Apple argued that its cause of action was the same as in the above cases/authority, since Amazon’s service didn’t possess the characteristics and qualities that consumers had come to expect from an APP STORE, based on their familiarity with Apple’s services.
The court disagreed, finding these authorities “not noticeably relevant to the question whether it has provided evidence in this case sufficient to support the first element of the false advertising claim” (falsity).
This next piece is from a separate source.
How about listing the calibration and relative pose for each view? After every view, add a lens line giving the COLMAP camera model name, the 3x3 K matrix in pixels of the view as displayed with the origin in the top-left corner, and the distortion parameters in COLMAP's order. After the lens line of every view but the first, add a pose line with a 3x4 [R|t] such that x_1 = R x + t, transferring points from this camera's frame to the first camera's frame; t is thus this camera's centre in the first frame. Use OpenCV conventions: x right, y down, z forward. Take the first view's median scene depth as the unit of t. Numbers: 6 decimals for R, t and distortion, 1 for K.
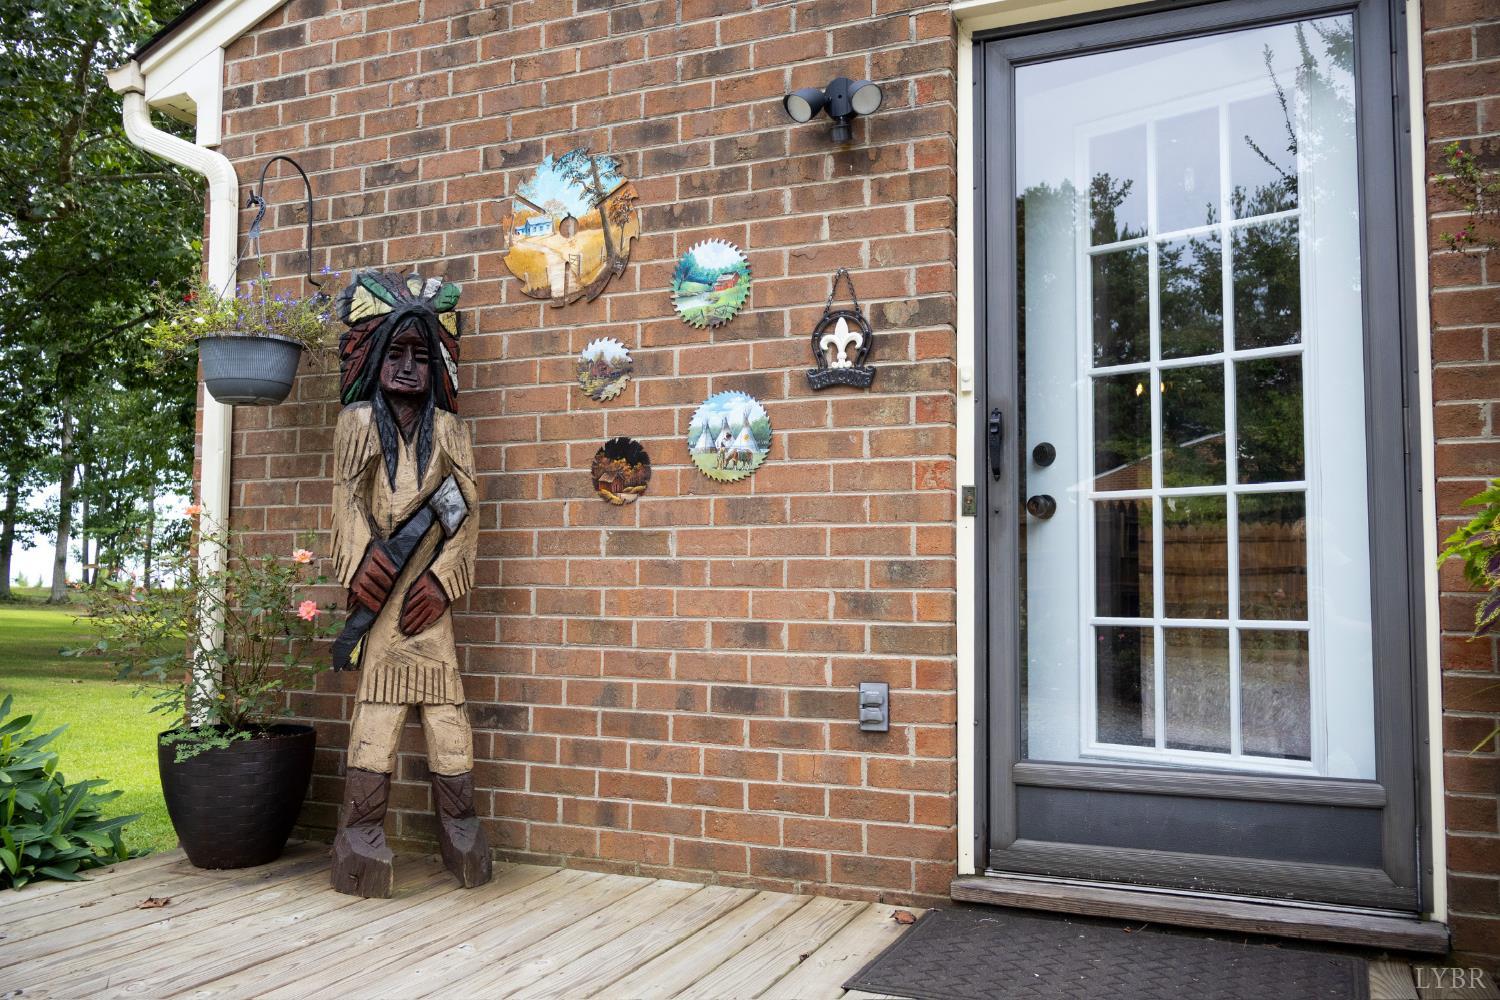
lens RADIAL K [[1246.7, 0, 748.3], [0, 1246.7, 496.9], [0, 0, 1]] dist [0.002692, -0.014864]
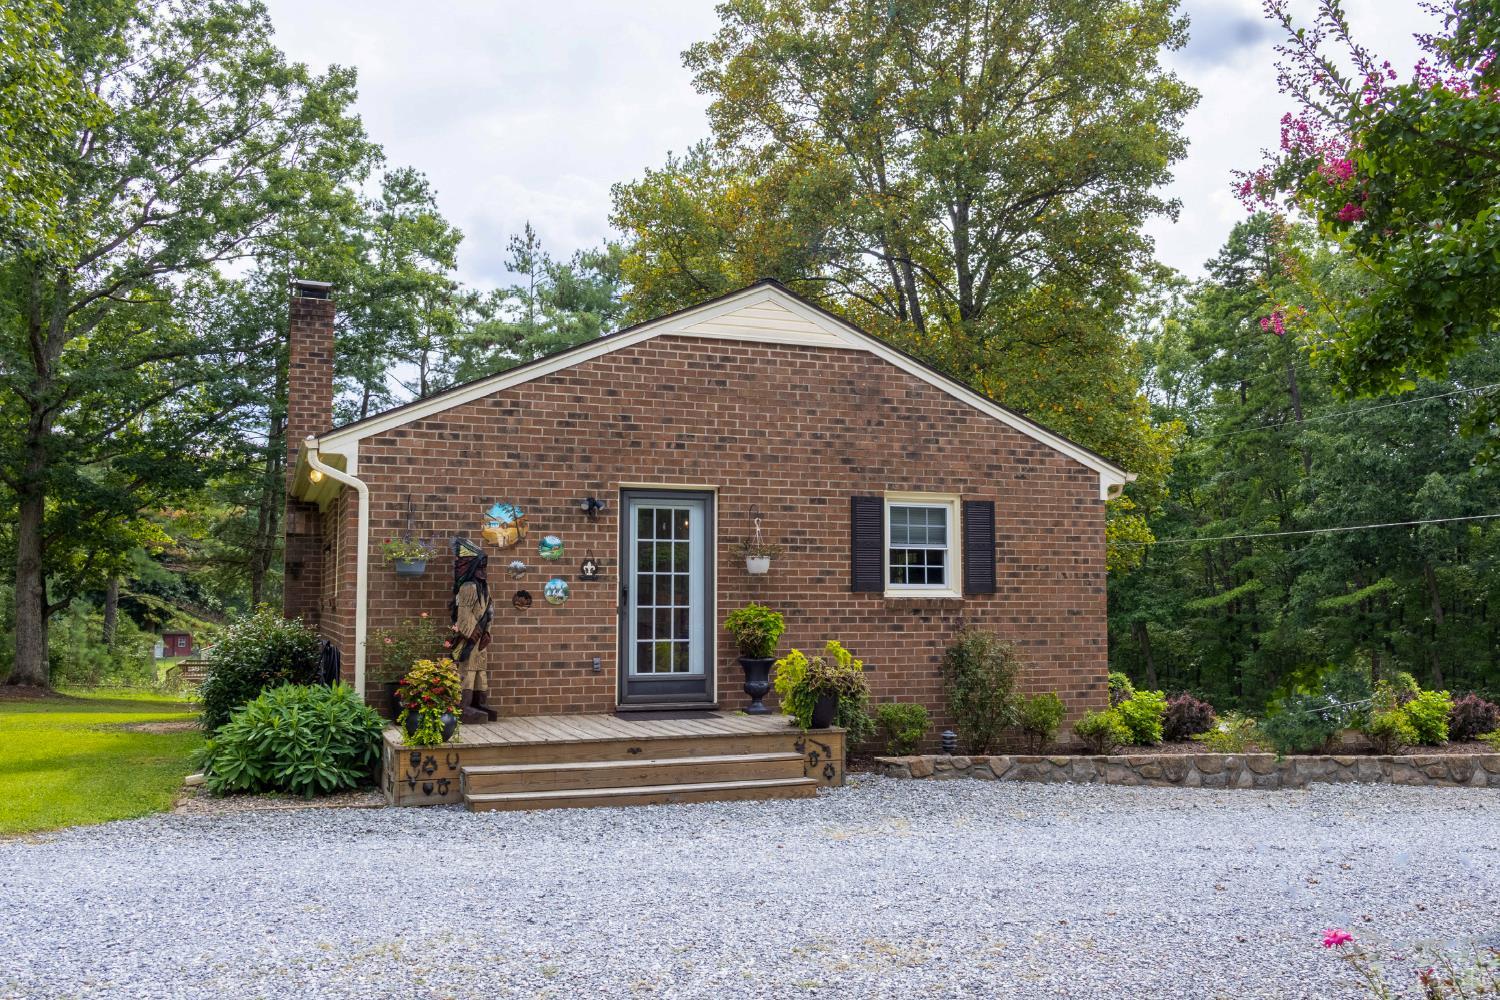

In particular, “[t]he mere use of “Appstore” by Amazon to designate a site for viewing and downloading/purchasing apps cannot be construed as a representation that the nature, characteristics, or quality of the Amazon Appstore is the same as that of the Apple APP STORE.” It’s true that implicit falsity is governed by the Lanham Act, but Apple provided no evidence, either through market research or consumer surveys, of exactly what false message was conveyed. “Apple has presented no evidence that consumers or customers understand ‘app store’ to include specific qualities or characteristics or attributes of the Apple APP STORE, or that any customers were misled by Amazon’s use of the term.” Apple argued that its store was better, with more apps and better device integration, but there was no evidence that consumers would expect Amazon’s store to be identical to Apple’s, especially since Apple’s store sold apps just for Apple devices, while Amazon’s sold apps solely for Android and Kindle devices.